Amnesty denounces the failure of UN troops to protect civilians in Central African Republic. (Open Doors International)

A wave of brutal attacks in the Central African Republic, including the systematic rape and murder of civilians, highlights the urgent need for stronger UN action to protect civilians, says Amnesty International in a new report, published on 8 September.

Amnesty’s in-depth report encompasses attacks on civilians in the eastern prefecture of Basse-Kotto over recent months, including a massacre in the town of Alindao (on 8 May) in which 130 people were killed, though credible sources estimate the toll reached several hundred.

The Alindao bloodbath was attributed to a Séléka off-shoot, the Union for Peace in Central Africa (UPC), a mainly Muslim and Fulani militia, and one of 13 armed groups that signed a peace agreement two months ago. (The recent report by World Watch Monitor showed that the group has continued its killing spree, including massacres in Zemio and Gambo).

The victims were Christian townspeople and villagers, perceived as supporting armed groups that oppose UPC’s rule, points out the report.

Annie, 36, recalled how the assailants captured her and her husband in Alindao on 10 May. “‘We’re going to do something to you Christians that won’t be forgotten for many generations,'” she said the men told them, before one fighter raped her and another fighter raped her husband. “After raping my husband, he shot him in the head,” Annie told Amnesty International.

While some Muslims remain in their homes, and run a small market, the Christian community has largely fled, Amnesty reports. Some 20,000 Christians have taken refuge at ad-hoc displaced persons sites in local churches.
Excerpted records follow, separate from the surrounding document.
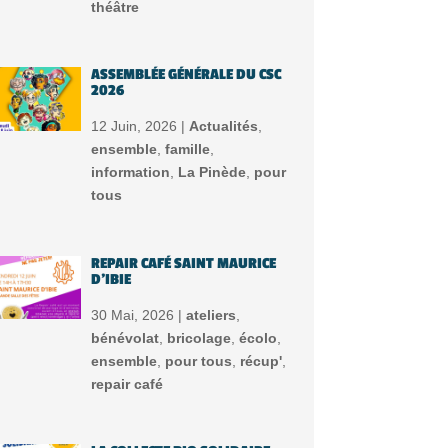
théâtre
ASSEMBLÉE GÉNÉRALE DU CSC
2026
12 Juin, 2026 |
Actualités
,
ensemble
,
famille
,
information
,
La Pinède
,
pour
tous
REPAIR CAFÉ SAINT MAURICE
D’IBIE
30 Mai, 2026 |
ateliers
,
bénévolat
,
bricolage
,
écolo
,
ensemble
,
pour tous
,
récup'
,
repair café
Amnesty also denounced the failure of UN troops to protect civilians. “Although MINUSCA troops have saved many lives in the Central African Republic, their failures risk destroying public confidence in the peacekeeping mission and are putting thousands of people in danger,” said Amnesty’s Joanne Mariner. “Many Central Africans are now expressing increasing cynicism about MINUSCA’s willingness and ability to restore order, and about the mission’s capacity to conform to even a limited civilian protection mandate.”